The sentiment gauge from ZEW showed more investors now see a worsening in Europe’s largest economy than forecast an improvement, a mood swing that ZEW President Achim Wambach blamed on the U.S. trade dispute combined with weak domestic retail and production numbers.
The drop in confidence came as the Dusseldorf-based Macroeconomic Policy Institute (IMK) said the probability of a recession in Germany over the next three months has jumped to 32 percent. While that outcome remains unlikely, the gauge is up sharply from 6.8 percent in March.
It follows U.S. attempts to rewrite international trade rules by imposing import tariffs, triggering a tit-for-tat response by China. Even though the European Union has temporarily been exempted from the metal levies, risks of far-reaching retaliatory measures could still hurt Germany’s export-driven economy -- feeding into signs that growth in the euro area is coming off its peak.
|Expectations for Germany||-8.2||-1.0||5.1|
|Current conditions in Germany||87.9||88.0||90.7|
|Expectations for euro area||1.9||N/A||13.4|
|Current conditions in euro area||57.7||N/A||56.2|
At the IMK, the recession gauge, which uses data that have signaled downturns in the past is now orange -- the middle of its traffic-light warning system -- for the first time since March 2016. That was just as the German economy was entering a mild slowdown.
“Volatility in financial markets, which has been evident for several months, is now accompanied by a noticeable deterioration in sentiment and subdued production,” according to IMK. “This has recently become a typical constellation for the end phase of a cycle.”
The German data contrasts with economic reports on Tuesday in Europe’s second-largest economy, the U.K., where wages rose at the fastest pace in almost three years. Accelerating pay growth and slowing inflation raise the prospect of an end to the squeeze on British living standards. The Bank of England is widely expected to raise interest rates next month.
So far, Germany’s Bundesbank has maintained its confidence in the country’s strong growth continuing as companies work through their order books. The DAX stock index has also signaled optimism that the current weakness might be brief, picking up in April after two months of declines.

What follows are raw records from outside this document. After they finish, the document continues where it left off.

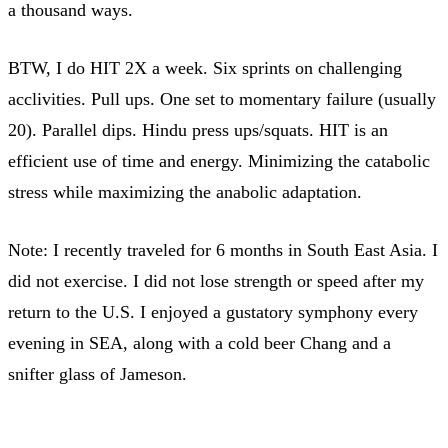
a thousand ways.
BTW, I do HIT 2X a week. Six sprints on challenging
acclivities. Pull ups. One set to momentary failure (usually
20). Parallel dips. Hindu press ups/squats. HIT is an
efficient use of time and energy. Minimizing the catabolic
stress while maximizing the anabolic adaptation.
Note: I recently traveled for 6 months in South East Asia. I
did not exercise. I did not lose strength or speed after my
return to the U.S. I enjoyed a gustatory symphony every
evening in SEA, along with a cold beer Chang and a
snifter glass of Jameson.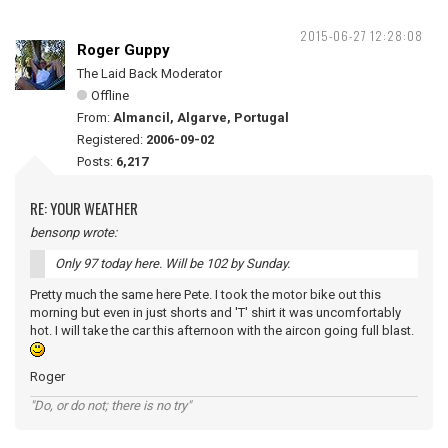
2015-06-27 12:28:08
Roger Guppy
The Laid Back Moderator
Offline
From:
Almancil, Algarve, Portugal
Registered:
2006-09-02
Posts:
6,217
RE: YOUR WEATHER
bensonp wrote:
Only 97 today here. Will be 102 by Sunday.
Pretty much the same here Pete. I took the motor bike out this
morning but even in just shorts and 'T' shirt it was uncomfortably
hot. I will take the car this afternoon with the aircon going full blast.
Roger
"Do, or do not; there is no try"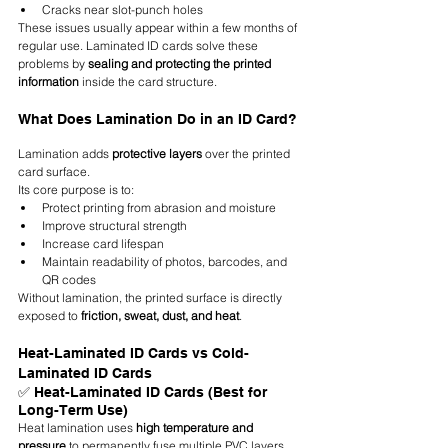
Cracks near slot-punch holes
These issues usually appear within a few months of 
regular use. Laminated ID cards solve these 
problems by 
sealing and protecting the printed 
information
 inside the card structure.
What Does Lamination Do in an ID Card?
Lamination adds 
protective layers
 over the printed 
card surface.
Its core purpose is to:
Protect printing from abrasion and moisture
Improve structural strength
Increase card lifespan
Maintain readability of photos, barcodes, and 
QR codes
Without lamination, the printed surface is directly 
exposed to 
friction, sweat, dust, and heat
.
Heat-Laminated ID Cards vs Cold-
Laminated ID Cards
✅ Heat-Laminated ID Cards (Best for 
Long-Term Use)
Heat lamination uses 
high temperature and 
pressure
 to permanently fuse multiple PVC layers 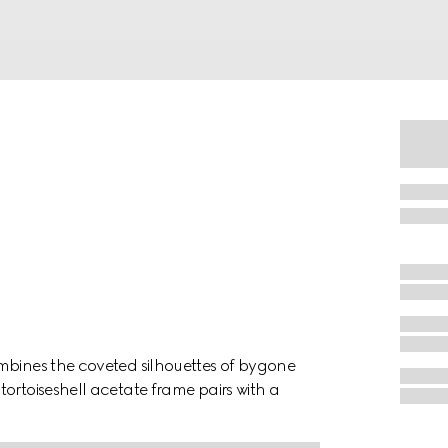
mbines the coveted silhouettes of bygone
ortoiseshell acetate frame pairs with a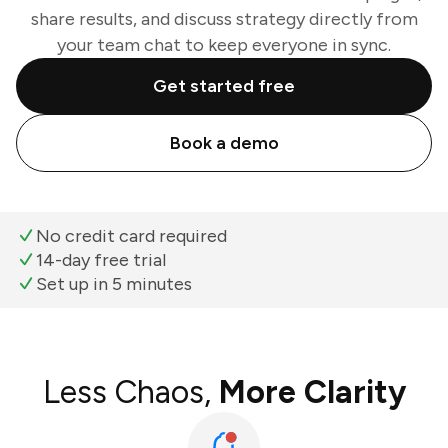
share results, and discuss strategy directly from
your team chat to keep everyone in sync.
Get started free
Book a demo
No credit card required
14-day free trial
Set up in 5 minutes
Less Chaos,
More Clarity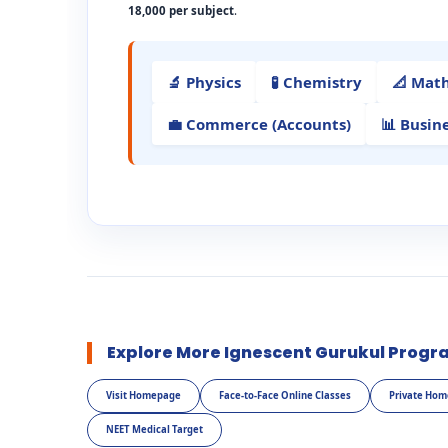
18,000 per subject
.
🔬 Physics
🧪 Chemistry
📐 Mat
💼 Commerce (Accounts)
📊 Busin
Explore More Ignescent Gurukul Progr
Visit Homepage
Face-to-Face Online Classes
Private Hom
NEET Medical Target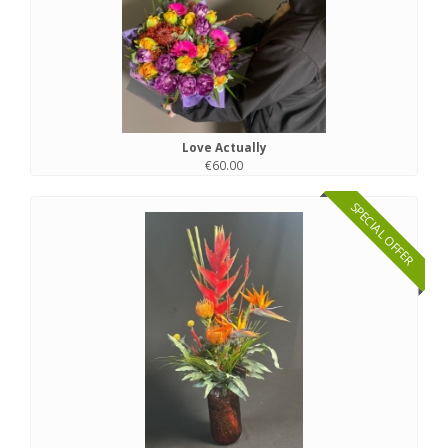
Love Actually
€60.00
SPECIAL OFFER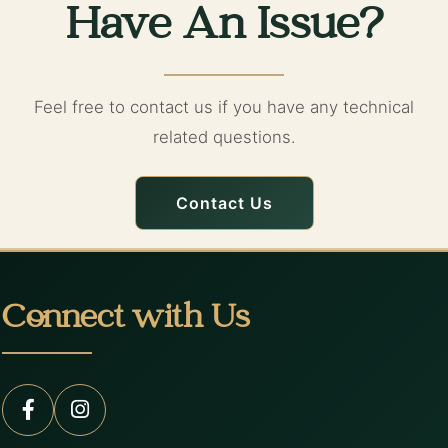
Have An Issue?
Feel free to contact us if you have any technical
related questions.
Contact Us
Connect with Us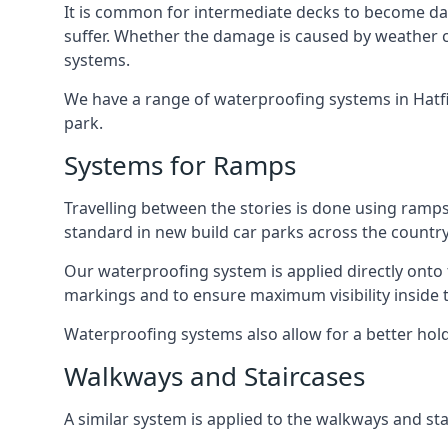
It is common for intermediate decks to become dama
suffer. Whether the damage is caused by weather con
systems.
We have a range of waterproofing systems in Hatfie
park.
Systems for Ramps
Travelling between the stories is done using ram
standard in new build car parks across the country
Our waterproofing system is applied directly onto 
markings and to ensure maximum visibility inside t
Waterproofing systems also allow for a better hold
Walkways and Staircases
A similar system is applied to the walkways and sta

The euro has climbed around 16 percent against the dollar in the past year.
European Central Bank officials have taken note of the weakening momentum, with chief economist Peter Praet saying on Monday that the latest data point to “some moderation of late, following several quarters of very strong growth.”

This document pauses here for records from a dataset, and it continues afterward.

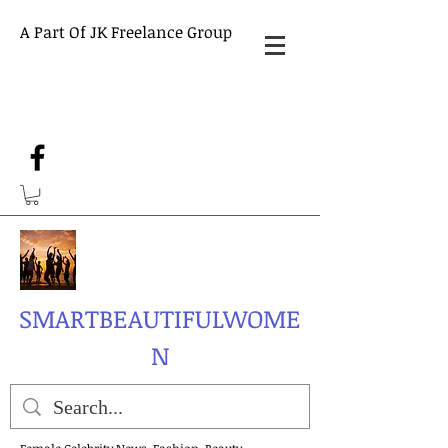
A Part Of JK Freelance Group
SMARTBEAUTIFULWOME
N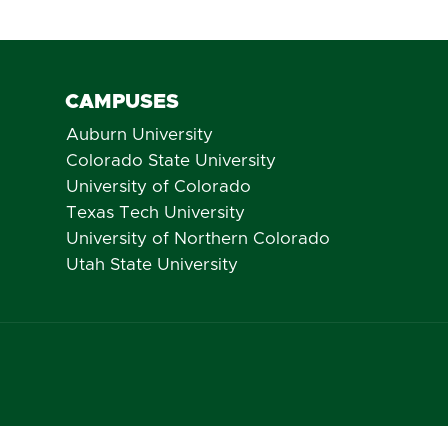
CAMPUSES
Auburn University
Colorado State University
University of Colorado
Texas Tech University
University of Northern Colorado
Utah State University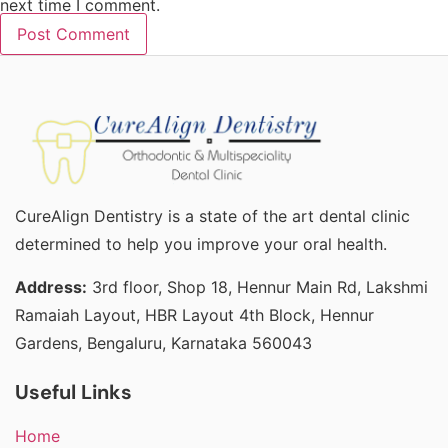
next time I comment.
CureAlign Dentistry is a state of the art dental clinic
determined to help you improve your oral health.
Address:
3rd floor, Shop 18, Hennur Main Rd, Lakshmi
Ramaiah Layout, HBR Layout 4th Block, Hennur
Gardens, Bengaluru, Karnataka 560043
Useful Links
Home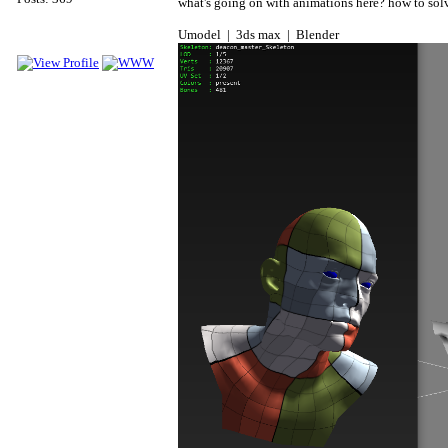
what's going on with animations here? how to solv
Umodel | 3ds max | Blender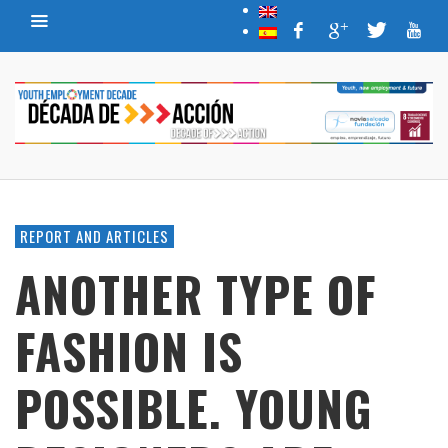
REPORT AND ARTICLES
ANOTHER TYPE OF
FASHION IS
POSSIBLE. YOUNG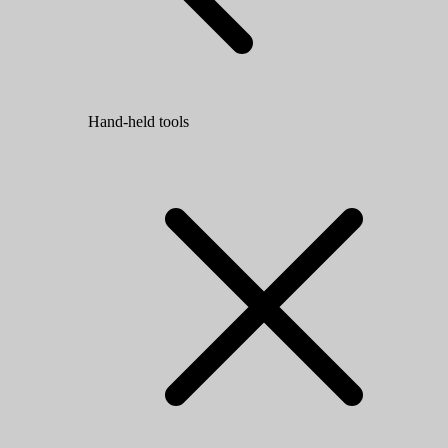
Hand-held tools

That’s a likely reason for policy makers to keep their stimulus settings unchanged when they meet next week, though economists and investors are still expecting the subsequent decision in June to deliver further steps toward ending quantitative easing.
“One should never base conclusions on single data points, but the fact that this comes after a number of weak data may start to concern the ECB,” said Piet Christiansen, an economist at Danske Bank A/S in Copenhagen. “What’s striking is that ZEW’s indicators point to a slowdown.”